Reputation: 21
I did a Naive Bayes classification using 10 fold cross-validation, obtaining a table prediction on the test data that looks like this:
=== Predictions on test data ===
inst# actual predicted error prediction (name)
1 3:no_chang 3:no_chang 0.943 (region_1)
2 1:active_K 1:active_K 1 (region_2)
3 3:no_chang 3:no_chang 0.912 (region_3)
4 3:no_chang 3:no_chang 0.858 (region_4)
5 3:no_chang 2:active_G + 0.518 (region_5)
I want to know how the "prediction" column is calculated. I know that it goes from 0 to 1, 1 meaning that the prediction is "better", but that's all I could find after a considerable amount of time googling and browsing the Weka book.

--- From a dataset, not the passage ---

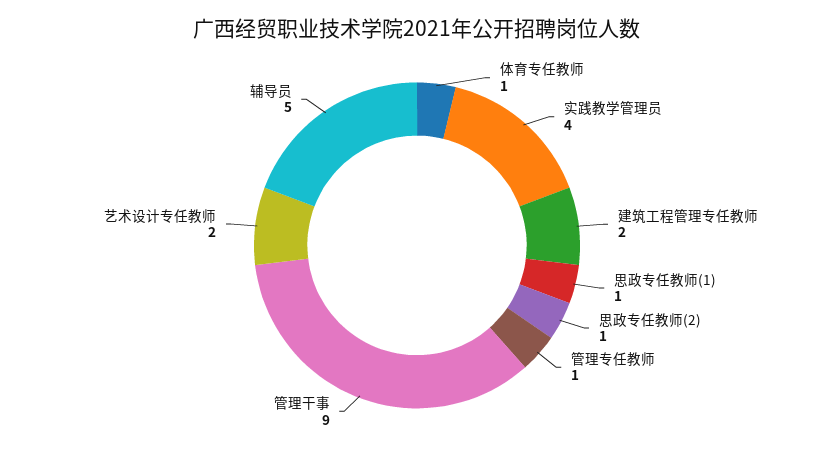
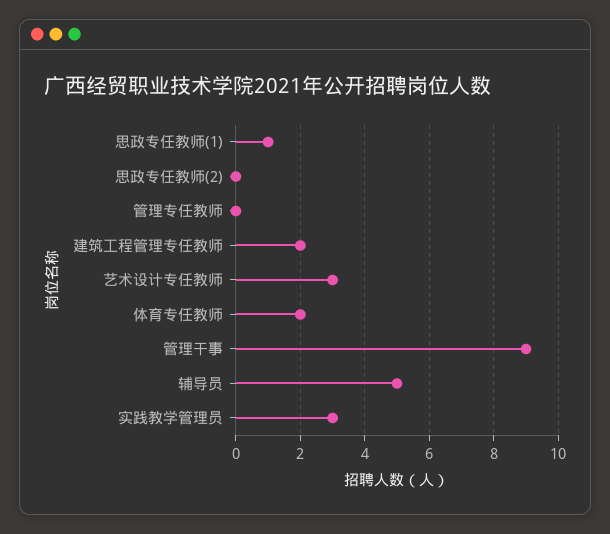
体育专任教师: 1 -> 2
实践教学管理员: 4 -> 3
思政专任教师(2): 1 -> 0
管理专任教师: 1 -> 0
艺术设计专任教师: 2 -> 3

I know there is plenty of information about Weka online, but I'm a bit overwhelmed by it and can't easily find the answer to my simple question. Also, can someone point me to a good detailed weka manual for a command line user? The Weka book seems to focus too much in explaining how the GUI works, which doesn't really interest me since I mainly work with the command-line tools for the moment.
Thank you,
Juan
Upvotes: 2
Views: 3478
Reputation: 3258
By looking at the source code for the NaiveBayes
class, there is a variable called m_ClassDistribution
which keeps track of the class prediction.
In the training phase, this variable is updated to reflect the apriori probability of each class. It is used in the test phase to calculate the posterior probability of a given sample belonging to a given class.
I would recommend looking at the code for DiscreteEstimator
and NaiveBayes
. Particularly, distributionForInstance
function, which is used in the test phase. It is a bit different from the normal calculation of naive bayes, as it also takes into account a weight associated with each feature.
Upvotes: 1